§ Exercise: Show each line of the records below where the word "class" occurs.

--- Records to process Enclosed Below ---

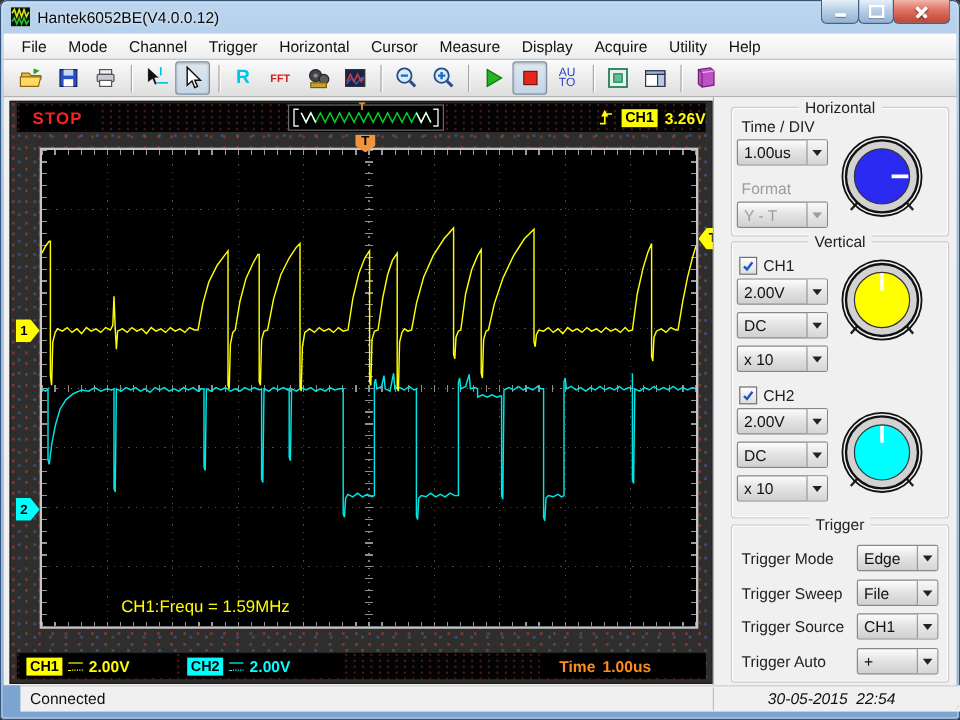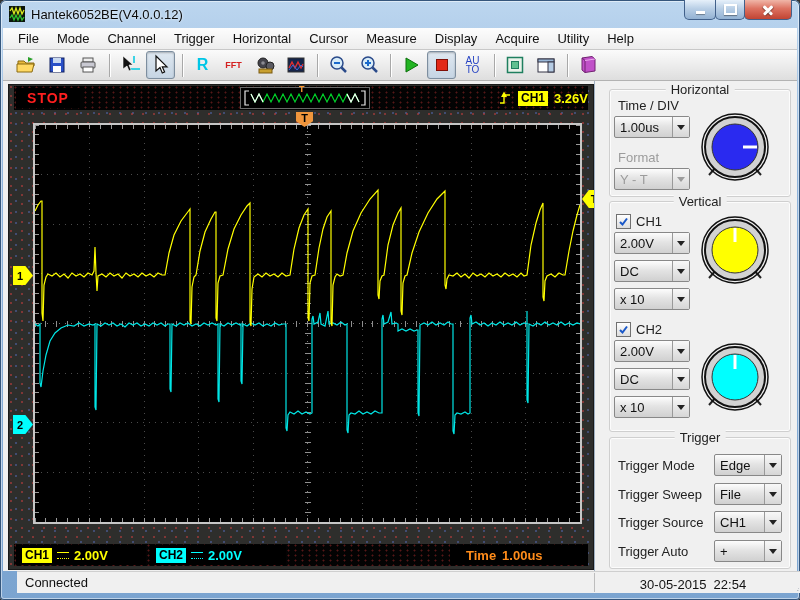--- a/index.html
+++ b/index.html
@@ -566,6 +566,7 @@
         <polyline points="0,199 3,201 5,199 5,258 6,262 8,246 11,230 15,216 20,208 26,203 33,200 39,201 44,198 49,201 54,199 58,200 60,199 60,282 61,285 62,199 66,201 70,198 74,200 78,198 82,201 86,199 90,202 94,198 98,200 102,198 106,201 110,199 114,201 118,198 122,200 126,198 130,201 133,199 135,199 135,264 136,267 137,199 141,201 145,198 149,200 153,198 157,201 161,199 165,201 169,198 173,200 177,198 181,200 183,199 183,274 184,277 185,199 189,201 193,198 197,200 201,198 205,200 206,199 206,256 207,259 208,199 212,201 216,198 220,200 224,198 228,201 232,199 236,201 240,198 244,200 248,199 251,199 251,303 252,306 253,290 255,287 259,289 263,286 267,289 271,287 275,289 277,288 277,194 278,191 279,199 283,197 285,188 286,199 290,201 293,186 294,199 298,198 302,200 306,197 310,200 312,199 312,305 313,308 314,290 316,288 320,289 324,286 328,289 332,287 336,289 340,286 344,288 347,288 347,194 348,190 349,199 353,197 356,187 357,199 361,198 363,199 363,206 367,204 371,206 375,204 379,206 382,205 383,205 383,288 384,291 385,200 389,198 393,200 397,197 401,200 405,198 409,200 413,197 416,199 418,199 418,306 419,309 420,290 422,288 426,289 430,287 433,289 435,288 435,193 436,190 437,199 441,197 445,200 449,198 453,201 457,198 461,200 465,197 469,200 473,198 477,200 481,197 485,200 489,198 492,199 492,186 492,275 493,278 494,199 498,201 502,198 506,200 510,197 514,200 518,198 522,200 526,197 530,200 534,198 538,200 542,198 545,199" fill="none" stroke="#00e6e6" stroke-width="1.2"></polyline>
         <polyline points="0,86 3,80 6,76 7,76 7,188 8,196 9,160 11,152 13,149 17,151 21,148 25,152 29,149 33,153 37,148 41,151 45,149 49,152 53,148 57,150 59,146 60,122 61,148 62,166 63,151 67,149 71,152 75,148 79,151 83,149 87,153 91,148 95,151 99,149 103,152 107,148 111,151 115,149 119,152 123,148 127,150 130,150 134,128 139,110 146,96 152,88 155,84 155,196 156,199 157,162 159,152 161,150 165,126 170,107 176,94 180,87 181,87 181,193 182,196 183,158 185,151 188,150 193,124 199,104 206,90 212,81 215,78 215,197 216,201 217,164 219,152 223,149 227,152 231,148 235,151 239,149 243,152 247,148 251,151 255,150 259,124 264,103 269,90 273,84 273,193 274,196 275,158 277,151 280,150 284,123 288,104 292,92 296,86 296,198 297,201 298,160 300,152 302,149 305,151 308,150 312,128 318,106 326,88 335,74 343,65 343,170 344,174 345,156 347,151 349,150 353,120 358,100 363,88 366,83 366,186 367,190 368,158 370,151 372,150 377,128 384,107 393,88 402,74 410,66 410,160 411,164 412,154 414,150 418,151 422,148 426,152 430,149 434,153 438,148 442,151 446,149 450,152 454,148 458,151 462,149 466,152 470,148 474,151 478,149 482,152 486,148 489,151 492,150 496,120 501,98 505,85 508,78 508,172 509,176 510,156 512,151 516,149 520,152 524,148 528,150 530,150 534,126 538,106 542,90 545,80" fill="none" stroke="#ffff00" stroke-width="1.2"></polyline>
       </svg>
+    <div class="abs freq">CH1:Frequ = 1.59MHz</div>
   </div>
 
   <div class="abs tag tag-down mk-ttime">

--- End of Enclosed Records to process ---

§ Task output:
+    <div class="abs freq">CH1:Frequ = 1.59MHz</div>
   <div class="abs tag tag-down mk-ttime">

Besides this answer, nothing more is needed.